[DATA Boundary: Start]

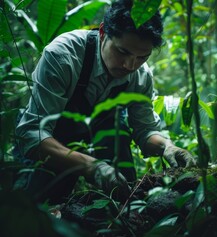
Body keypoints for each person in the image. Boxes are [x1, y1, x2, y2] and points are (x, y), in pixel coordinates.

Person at [14, 0, 195, 203]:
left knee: (116, 134)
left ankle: (125, 210)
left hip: (95, 142)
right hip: (51, 144)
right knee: (35, 208)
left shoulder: (141, 76)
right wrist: (92, 166)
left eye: (142, 57)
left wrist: (167, 147)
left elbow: (144, 130)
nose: (130, 65)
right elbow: (32, 134)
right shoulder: (63, 56)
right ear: (102, 33)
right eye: (122, 52)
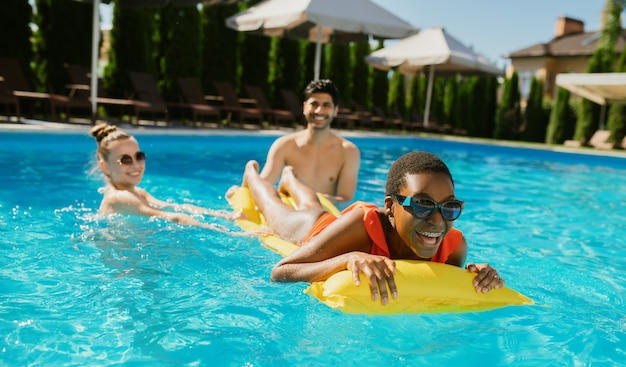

[DATA Boundary: End]

*BRIEF*
The expected output is every entry, retyped exactly, with all pictures removed.

*TASK RESPONSE*
Body keypoints for each person in the image. Boxes are [x1, y1, x2, y2] and points are (x, y), in pixel coordinates.

Person at [14, 0, 195, 203]:
left knee: (116, 134)
left ankle: (125, 210)
left hip: (95, 142)
right hip: (51, 144)
right knee: (35, 208)
left shoulder: (141, 76)
right wrist: (92, 166)
left eye: (142, 57)
left wrist: (167, 147)
left elbow: (144, 130)
nose: (130, 65)
right elbow: (32, 134)
right shoulder: (63, 56)
right ear: (102, 33)
right eye: (122, 52)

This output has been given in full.